Béjaïa : Les avocats dénoncent la torture des détenus du hirak
Contexte de la protestation
À Béjaïa, les avocats ont manifesté ce jeudi matin, arborant leurs robes, pour renforcer le mouvement de rejet de l'élection prévue le **12 décembre**. Cette élection est considérée comme compromettante et susceptible de plonger le pays dans l'instabilité. La marche, qui a débuté au palais de justice, a traversé les principales artères de la ville, rassemblant un nombre important de participants déterminés à exprimer leur opposition.
Revendications des manifestants
Les slogans scandés par les avocats et les participants mettaient en avant plusieurs revendications essentielles. Parmi elles, on retrouve : « Non à la répression », « Avocats aux côtés du peuple », « Grève générale pour empêcher l’élection du 12 » et « Pour l'indépendance de la justice ». L’appel à la libération des détenus d’opinion était également un thème central de cette journée de protestation.

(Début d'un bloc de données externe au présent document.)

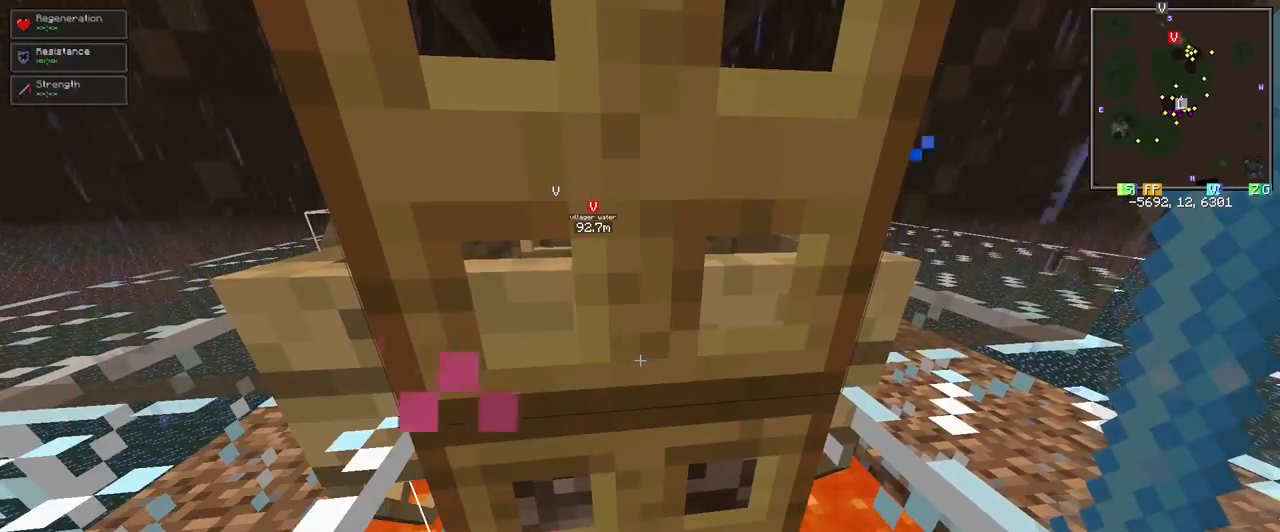
{"keys": [], "mouse": [], "events": []}
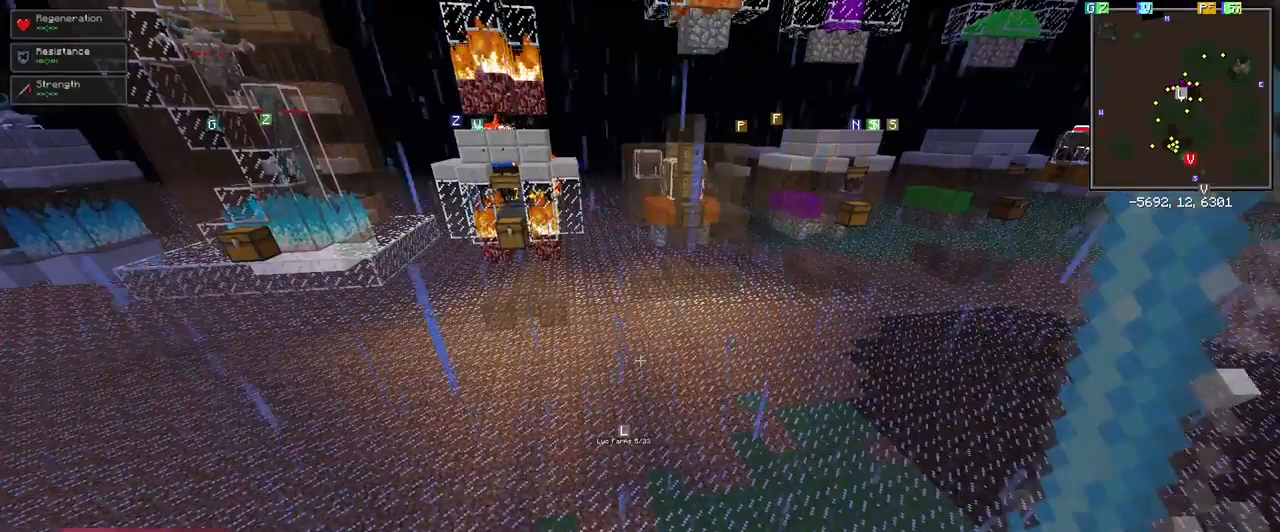
{"keys": [], "mouse": [], "events": []}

Discours du bâtonnier de béjaïa
Le **bâtonnier Salem Khatri**, lors de son allocution improvisée sur la place Said Mekbal, a fermement condamné toutes les formes de torture infligées aux détenus d'opinion emprisonnés par le pouvoir. Il a exhorté ses confrères à rester mobilisés et à se conformer à la volonté populaire. Il a souligné l'importance du rôle de la corporation dans l'attente du peuple et a annoncé une marche supplémentaire pour le **10 décembre**, en concomitance avec la journée internationale des droits de l'homme.
Le hirak et les arrestations
Le mouvement du **Hirak**, qui a débuté en février 2019, a été marqué par des manifestations massives contre le pouvoir en place. Ces manifestations ont conduit à l'arrestation de nombreux participants, dont certains sont accusés de crimes contre l'État. Les avocats dénoncent régulièrement les conditions de détention et les allégations de torture dont seraient victimes ces personnes.
La question de l'indépendance de la justice
L'une des principales revendications des avocats est l'indépendance de la justice. Ils estiment que le système judiciaire est influencé par le pouvoir politique, ce qui compromet l'équité des procès et la protection des droits des citoyens. La protestation est donc aussi un appel à une réforme profonde du système judiciaire algérien.
Prochaines actions et mobilisation
Les avocats de Béjaïa ont appelé à une mobilisation continue, notamment à travers la marche prévue le **10 décembre**. Ils souhaitent maintenir la pression sur les autorités pour obtenir la libération des détenus, la fin de la répression et la garantie de l'indépendance de la justice. La situation reste tendue, et l’avenir des élections du **12 décembre** est incertain.